As to how people in the U.S. came to believe in Death Panels (egads, what a turn of events), essentially Rahm Emmanuel's brother, who is a medical ethicist of long standing, had several quotes taken completely out of context and manipulated to give this impression. He has since refuted this (as well he should, although he never should have been in this position) in an article in Time.

Our politicians latched onto this manipulation, and put this forward as fact. It's skates the line of being actual, criminal incitement.

I feel so bad for you folks, having to go through this.

Thank you, and again, I am so sorry we keep dragging other countries into this, misrepresenting their systems. It's beyond embarrassing, it's shameful.

The fear of the word "socialized" seems to spring from our past. The witch hunts of the fifties, the McCarthy era, demonized the word "Socialist" (unjustly).

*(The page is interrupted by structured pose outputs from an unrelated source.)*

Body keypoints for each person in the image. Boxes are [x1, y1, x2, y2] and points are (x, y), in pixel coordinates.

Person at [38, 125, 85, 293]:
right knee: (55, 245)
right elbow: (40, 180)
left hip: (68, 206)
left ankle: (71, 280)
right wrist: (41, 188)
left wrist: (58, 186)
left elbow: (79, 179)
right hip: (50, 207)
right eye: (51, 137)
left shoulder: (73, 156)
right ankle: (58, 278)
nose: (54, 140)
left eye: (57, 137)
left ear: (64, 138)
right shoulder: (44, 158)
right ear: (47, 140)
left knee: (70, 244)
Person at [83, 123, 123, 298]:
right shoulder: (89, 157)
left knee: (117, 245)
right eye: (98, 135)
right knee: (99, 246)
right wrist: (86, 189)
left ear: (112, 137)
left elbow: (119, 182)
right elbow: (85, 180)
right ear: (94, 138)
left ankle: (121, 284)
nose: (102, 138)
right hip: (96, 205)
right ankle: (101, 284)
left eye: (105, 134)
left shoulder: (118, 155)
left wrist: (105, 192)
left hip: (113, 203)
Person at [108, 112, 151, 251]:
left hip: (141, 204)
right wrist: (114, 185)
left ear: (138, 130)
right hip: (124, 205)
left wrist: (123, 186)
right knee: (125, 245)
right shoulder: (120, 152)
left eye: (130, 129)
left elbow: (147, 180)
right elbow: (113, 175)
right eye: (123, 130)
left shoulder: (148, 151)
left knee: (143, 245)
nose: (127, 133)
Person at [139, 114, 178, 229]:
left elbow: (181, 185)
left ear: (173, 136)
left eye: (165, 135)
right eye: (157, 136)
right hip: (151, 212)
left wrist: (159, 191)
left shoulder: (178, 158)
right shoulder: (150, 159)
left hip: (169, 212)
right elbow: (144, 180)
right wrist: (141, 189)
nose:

It's a strange fact in the U.S. that anything bearing the tag socialized tends to make people think, "Socialization is the enemy of democracy!" Ay yi yi. Another embarrassing thing.

So at the root of it all, is a fear based on a complete misinterpretation of a word. Forget semantic arguments, we're having semantic panics at present.

Land of shimp said...

Hello, Amy. That's precisely how my husband describes his political leanings, by the way.

Thank you for the comment, I don't have much to add, but wanted to say, "Hello!" :-)

The third party candidates in our country have traditionally not done well, Jesse Ventura's term of office being the rare exception. Diversity in political views is an exceptionally important part of our process. Our current trends leave little room for compromise, and that's a big problem. We find ourselves at stalemates frequently.

One actually wise thing that I will credit Obama with having said was back after the election. It ran something like this, "We are not as divided as our politics would suggest."

However, our politics have led us to believe we are divided, essentially. I haven't found that to be the case. There are, of course, rare exceptions where I find someone's views on either side to be too extreme to see merit in, but for the most part, there is a lot to be learned from each other.

I think one of the things the internet truly helps us with is in talking about our differences. In person I think we're less likely to have discussions with people of a political nature because it isn't the done thing, having in-depth conversations in a social setting.

One of the neatest things about the internet is that we feel free to discuss topics, at length. There is a wealth of information out there, some of it very good, some of it suspect, but part of internet culture has to do with seeking it out, and discussing it.

I guess maybe because in a face-to-face setting we spend so much time dealing with niceties, you know? "How did the move go?" "How are your tennis lessons?" etc. There's nothing wrong with that, but it is a sort barrier of formality that discussions on blogs and elsewhere don't have.